To maintain gains and prevent gradual drift away from best practice, the clinic should establish mechanisms for periodically reviewing and updating clinical protocols. This includes scanning new research on FND assessment and treatment, incorporating emerging consensus statements and guidelines, and revising local pathways accordingly. Joint educational events with neighboring services, participation in professional networks or special interest groups, and attendance at relevant conferences help keep the team up to date. When new evidence suggests a shift in emphasis—for instance, in the recommended intensity of physiotherapy or the role of specific psychological techniques—the clinic can pilot changes and evaluate their impact before full integration.
Sustaining service quality also depends on stable funding and strategic planning. Outcome data and cost analyses can be used to build business cases for continued or increased investment, highlighting reductions in high-cost service use and improvements in patient functioning. Demonstrating alignment with broader health system priorities—such as reducing emergency admissions, improving mental health access, or integrating physical and psychological care—makes it easier for decision-makers to recognize the clinic’s value. Long-term plans should consider workforce development, succession planning for key leadership roles, and opportunities to expand capacity or offer satellite or outreach services as demand grows.

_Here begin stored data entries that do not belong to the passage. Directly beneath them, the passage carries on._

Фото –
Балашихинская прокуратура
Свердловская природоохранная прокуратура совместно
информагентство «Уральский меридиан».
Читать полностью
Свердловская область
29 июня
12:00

Maintaining an attitude of curiosity and humility about outcomes creates a culture where learning from both success and failure is normal. Celebrating improvements alongside honest examination of challenges fosters psychological safety within the team and reinforces the message that evaluation is not about blame but about collective responsibility for doing better. By embedding systematic outcome monitoring, continuous quality improvement, and active patient involvement into everyday practice, the clinic can remain a dynamic, responsive service that delivers consistently high standards of care to people living with functional neurological disorder.